Such a method of estimation the ESC symbol probability called SEE (Secondary Escape Estimation). One of the first who proposed a working version of this idea was Charles Bloom in his work on PPMZ [1][2] back in 1996, as far as I understand. If you’re interested in the topic of PPM, you definitely need to take a look at a more advanced implementation of it. We will explore another method of implementing SEE called PPMII, proposed by Dmitry Shkarin in 2001[3]. You might have seen implementation of this method under the name PPMd.

PPMII can be considered as one of the last significant advancements in PPM (I might be mistaken, but that’s the impression I have, as it is mentioned most frequently on the Internet), that’s why I decided to stop on it. The author of PPMII is an absolutely non-public person, so I can’t provide any information about him. I was only able to find examples of implementation on this website; any mentions of PPMII seem to refer back to this site. There are various versions of the implementation by the author that you can explore. During the writing of this article, I came across an implementation of the J version (sort of latest)[4] by person who happens to be the administrator of what is presumably the main forum dedicated to compression encode.su (and if believe from what I found he also countryman of mine, that just was cool for me to find out). So you can check this implementation of J version, maybe you will find it more readable or if you don’t trust the website that I’ve referred to first.

• Data excerpt:
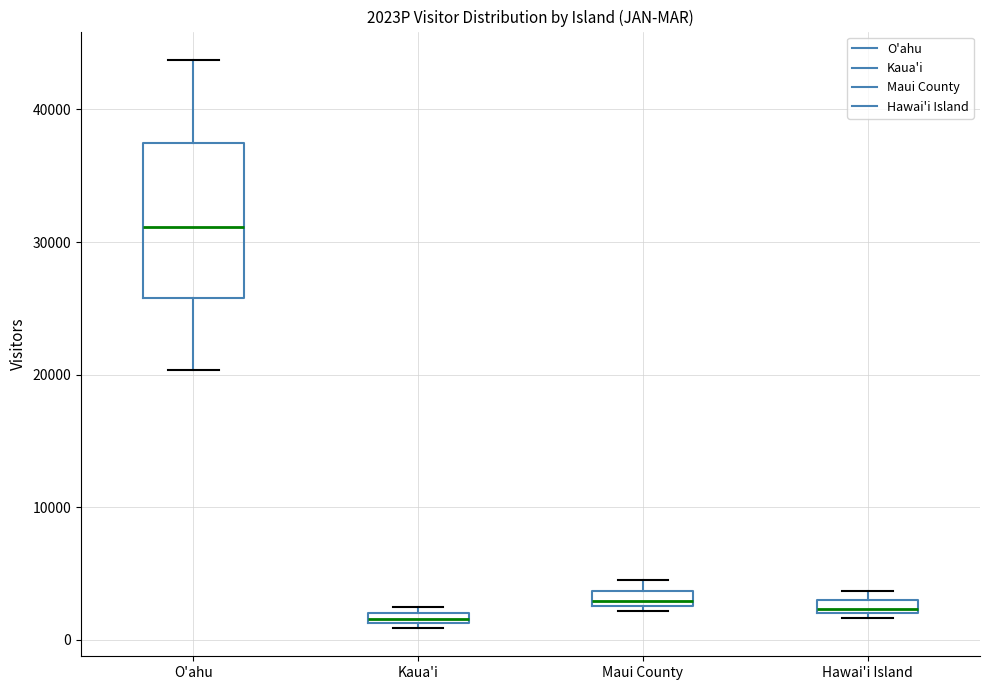

Comparing the boxes themselves (not the whiskers), which one is the tallest?

O'ahu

• Assignment: Repeat the part of the passage on PPMII between "Such a method" and "the name PPMd.", inclusive.

• Solved exercise:
Such a method of estimation the ESC symbol probability called SEE (Secondary Escape Estimation). One of the first who proposed a working version of this idea was Charles Bloom in his work on PPMZ [1][2] back in 1996, as far as I understand. If you’re interested in the topic of PPM, you definitely need to take a look at a more advanced implementation of it. We will explore another method of implementing SEE called PPMII, proposed by Dmitry Shkarin in 2001[3]. You might have seen implementation of this method under the name PPMd.